"Well, the tests overall were not that great"
She turned and wrote two letters on the board.
Then turned back to a room full of stunned 16 year olds and said "Be Specific."
In the world of academia where length is key being specific sometimes gets lost in our quest to fill pages and pages of blue books or to type 10 pages of words that have some meaning. The MSM seems to have a similar problem in their search for brevity (or is it their search for ratings)
Today on the NYT's health page I see two quotes that are shall we say slightly less than music to my ears.
"Many Americans are taking an active role in their own deaths, "
Many huh, HOw many? Oh... further down in the article we find out we don't actually know how many americans have had an assisted suicide. But the gallup poll says
"In a 2004 Gallup survey, 65 percent agreed that a doctor should be allowed to assist a suicide "when a person has a disease that cannot be cured and is living in pain," up from 52 percent in 1996. "Oh so, what we actually know is that 65% of american's think that assisted suicide can be okay. But we don't know how many are taking an active role in their own deaths. (by the way, isn't there something else you could be covering besides contributing to the insane media frenzy over Terri Sciavo. I almost miss daily coverage of the artist formerly known as the king of pop's bowel movements.)

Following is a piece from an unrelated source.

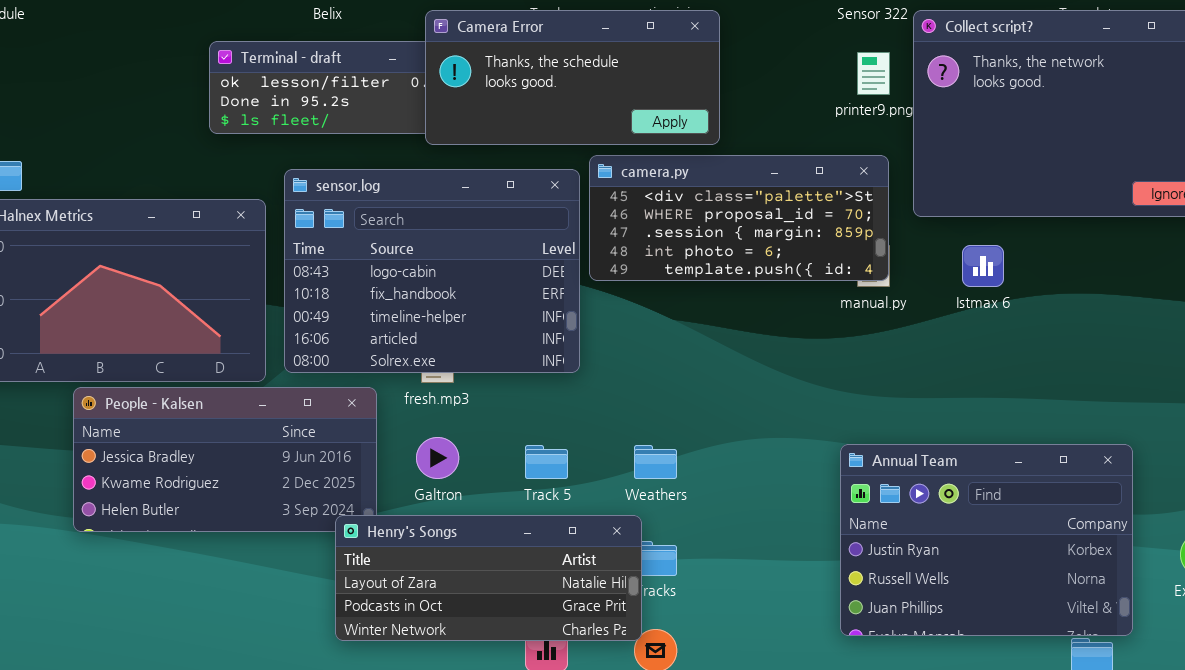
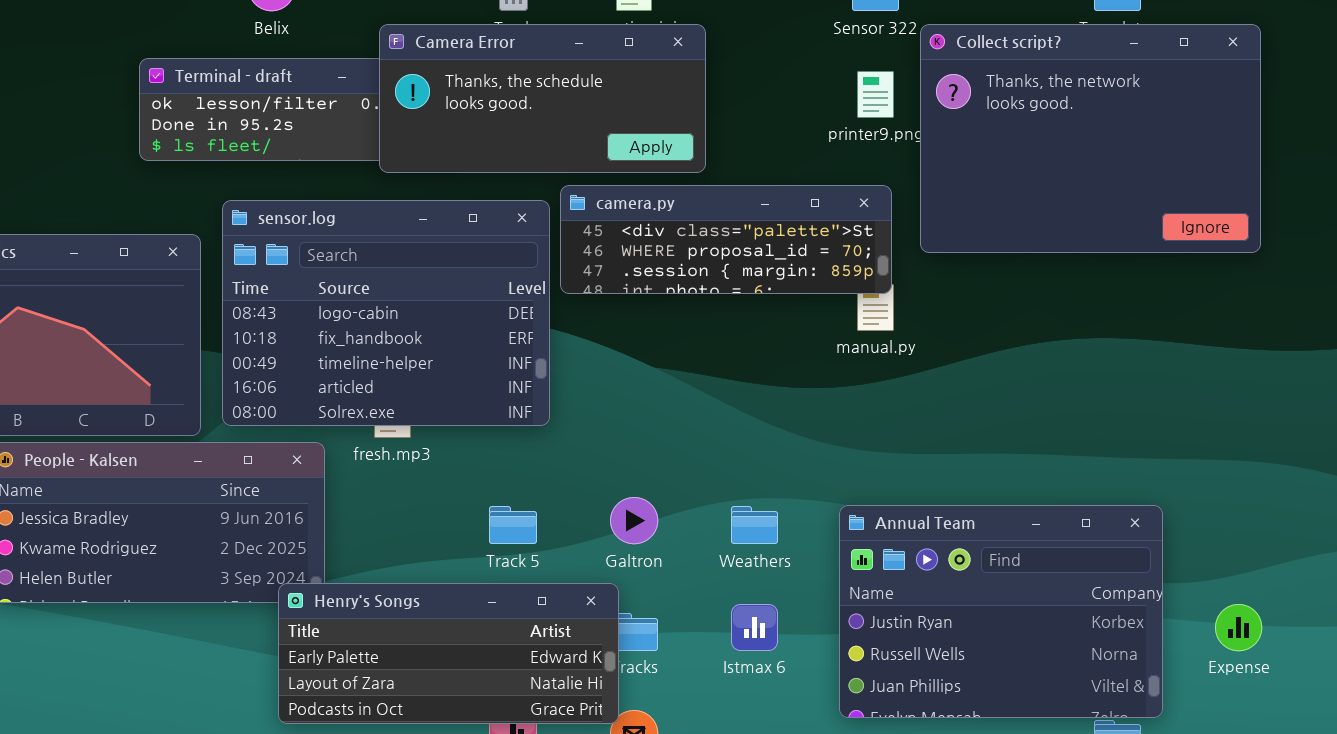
camera.py: [589,155,889,281] -> [560,185,892,294], resized
Istmax 6: [962,245,1004,287] -> [731,604,778,651], moved
Galtron: [416,437,459,479] -> [610,497,658,544], moved
Weathers: [634,445,677,479] -> [731,506,778,544], moved
Henry's Songs: [335,515,642,641] -> [278,583,619,724], scrolled up 1 row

"More Celebrities Finding Roles as Antidepressant Advocates"
OKay, more than what? More than two days ago? Please. You're killing me.
Other words I hate. Less, increased, fewer, higher, few, most... the list goes on and on.
These words tell us NOTHING they don't give us any information unless they are followed up or preceeded by actual facts and actual numbers. I could say that I have more money today than I did a year ago. But In actual fact I have about 5 dollars more. Sounds nice, but in reality all I can get with it is a value meal from the McDrivethru.
So I say to the media. B S, be specific.